As Above, So Below

The Hindu Goddess Durga with many arms - one image of god

In the Image of God

No one can describe the ultimate. We lack words for that experience of eternity, vastness, that state and place and existence that is both embodied and a disembodied. Whatever this essence is that we think of as the divine, it exists beyond seeing and hearing. It is like a knowing without thought.

In other words, God is awesome, magnificent, and terrifying, and it is utterly foreign.

No account of this holy being, whether whispered in private conversations or written down in books, comes close to revealing its essence. For this endeavor, language is futile. So is painting, music, dance, and even fairy tale. Not that we don’t try. We love to try. Yet, every time, we fail.

So when we read, in the beginning pages of the Hebrew Book of Genesis that “God created mankind in his own image, in the image of God he created them; male and female he created them” (Gen 1:27 NIV), how do we know what that means? Do we think that means God has two arms and two legs? If words cannot capture the truth of the holy one, why would we assume we’re meant to take scripture literally?

Indeed, if we did, we’d probably end up with something like the Greek gods, that pantheon of petty, defensive, impetuous, and insecure deities who took their feuds and frustrations out on people. Some of their gods reflected the finer human attributes, such as compassion, sensitivity, generosity, even tenderness, but that was not the norm for Zeus and his cohort any more than it’s the norm for us. As on Mount Olympus, so on Earth.

An Imperfect Representation

Surely, though, we are not little Olympians. Hopefully, God is not so petty as the lustful Zeus and the vengeful Hera.

Indeed, is God is not good and holy? But if God is beyond our comprehension, so is God’s morality. What is goodness? What is holiness? Maybe Zeus and Hera were more moral than we realize? Perhaps we need to reconsider our ideas of right and wrong.

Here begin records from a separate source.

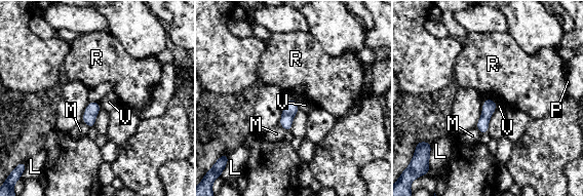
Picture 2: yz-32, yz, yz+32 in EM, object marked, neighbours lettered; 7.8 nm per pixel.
open(em, planes, letters, same)
cut it another way

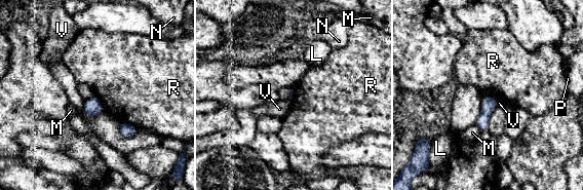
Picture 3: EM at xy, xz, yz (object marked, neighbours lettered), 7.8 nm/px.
skip()
R touches over 160 nm; L, M, N, P, R and V are other cells; no lettered fragment goes on from it

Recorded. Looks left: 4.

Yet even if that Olympian couple are not divine, we should probably reconsider our ideas of right and wrong, anyway. After all, if we don’t question them now and then, they become calcified, leading to intolerance and bigotry. Just as no God we can describe is the true god, so no truth we can glimpse is the ultimate truth.

Perhaps, then, this idea that we are made in God’s image is just one more imperfect representation of a perfect idea. In other words, all we know of God is that It cannot be bound by language. Maybe this bible quote is like a koan, a nonsensical question that can only be answered when we enter that space beyond space, that knowing outside of knowledge, that domain in which resides a word that encompasses and makes meaningless all other words, if we could but find it.

Yet even if we do find it, we won’t be able to pass it onto anyone else. We might sense an Isness, and we might point our finger at the moon, but still, the finger will never be the moon. When we attempt to make sense even in our own minds of what we have experienced, it slips away. This god-thing does not like being caged by definitions.

God In the Image of Us

Yet if we are the image of the holy, would it not follow that the holy is the image of us? If we could enter into the knowing of God in a total, immersive, non-verbal way, it seems we would also come to know ourselves. Maybe we couldn’t communicate it to others, but we’d know it. We’d feel it. Perhaps that’s good enough.

After all, every religion seeks this kind of knowing. There’s satori in Buddhism and moksha in Hinduism. The mystical traditions of the Kabbalah and Sufism try to embrace this godness through numbers and poetry. Meditation, prayer, dance, and fasting are all meant to take us to that enlightened place where wisdom shimmers in the realms beyond thought.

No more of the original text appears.